TASK DETAILS: Keep the pictures out of the copy and print all the entries below exactly.

Source texts of formatted documents
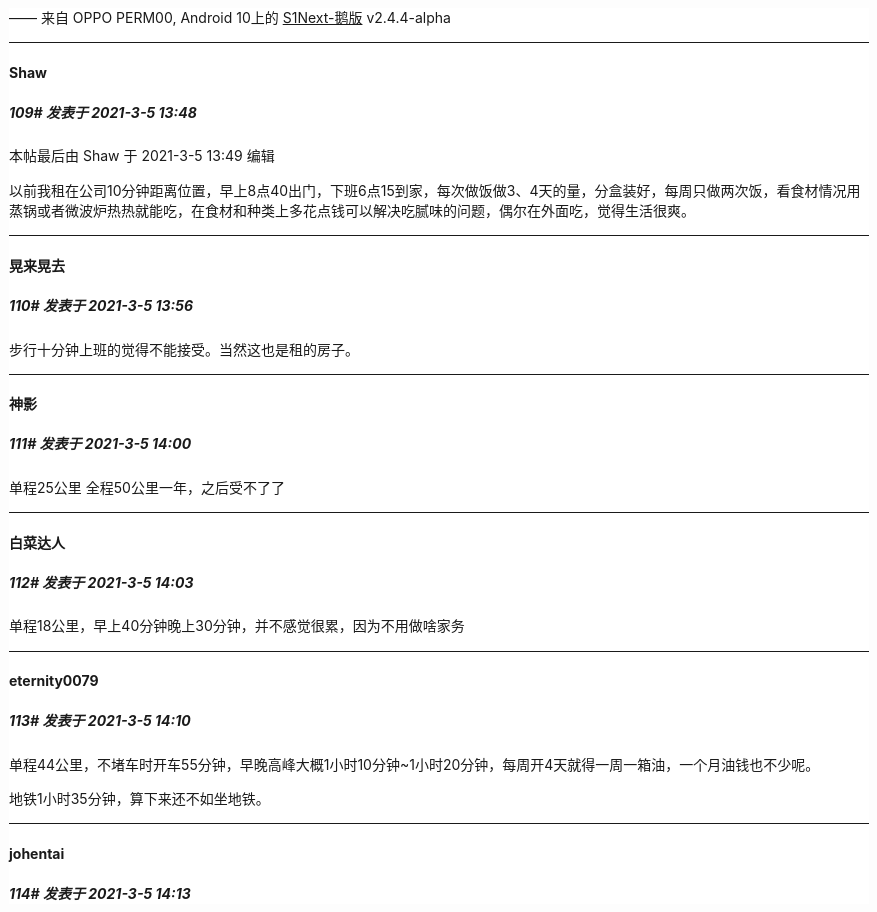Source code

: —— 来自 OPPO PERM00, Android 10上的 [S1Next-鹅版](https://github.com/ykrank/S1-Next/releases) v2.4.4-alpha


-----

####  Shaw  
##### 109#       发表于 2021-3-5 13:48


 本帖最后由 Shaw 于 2021-3-5 13:49 编辑 

以前我租在公司10分钟距离位置，早上8点40出门，下班6点15到家，每次做饭做3、4天的量，分盒装好，每周只做两次饭，看食材情况用蒸锅或者微波炉热热就能吃，在食材和种类上多花点钱可以解决吃腻味的问题，偶尔在外面吃，觉得生活很爽。


-----

####  晃来晃去  
##### 110#       发表于 2021-3-5 13:56


步行十分钟上班的觉得不能接受。当然这也是租的房子。


-----

####  神影  
##### 111#       发表于 2021-3-5 14:00


单程25公里 全程50公里一年，之后受不了了


-----

####  白菜达人  
##### 112#       发表于 2021-3-5 14:03


单程18公里，早上40分钟晚上30分钟，并不感觉很累，因为不用做啥家务


-----

####  eternity0079  
##### 113#       发表于 2021-3-5 14:10


单程44公里，不堵车时开车55分钟，早晚高峰大概1小时10分钟~1小时20分钟，每周开4天就得一周一箱油，一个月油钱也不少呢。


地铁1小时35分钟，算下来还不如坐地铁。


-----

####  johentai  
##### 114#       发表于 2021-3-5 14:13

RESULT FOR THIS EXERCISE:
Source code

: —— 来自 OPPO PERM00, Android 10上的 [S1Next-鹅版](https://github.com/ykrank/S1-Next/releases) v2.4.4-alpha


-----

####  Shaw  
##### 109#       发表于 2021-3-5 13:48


 本帖最后由 Shaw 于 2021-3-5 13:49 编辑 

以前我租在公司10分钟距离位置，早上8点40出门，下班6点15到家，每次做饭做3、4天的量，分盒装好，每周只做两次饭，看食材情况用蒸锅或者微波炉热热就能吃，在食材和种类上多花点钱可以解决吃腻味的问题，偶尔在外面吃，觉得生活很爽。


-----

####  晃来晃去  
##### 110#       发表于 2021-3-5 13:56


步行十分钟上班的觉得不能接受。当然这也是租的房子。


-----

####  神影  
##### 111#       发表于 2021-3-5 14:00


单程25公里 全程50公里一年，之后受不了了


-----

####  白菜达人  
##### 112#       发表于 2021-3-5 14:03


单程18公里，早上40分钟晚上30分钟，并不感觉很累，因为不用做啥家务


-----

####  eternity0079  
##### 113#       发表于 2021-3-5 14:10


单程44公里，不堵车时开车55分钟，早晚高峰大概1小时10分钟~1小时20分钟，每周开4天就得一周一箱油，一个月油钱也不少呢。


地铁1小时35分钟，算下来还不如坐地铁。


-----

####  johentai  
##### 114#       发表于 2021-3-5 14:13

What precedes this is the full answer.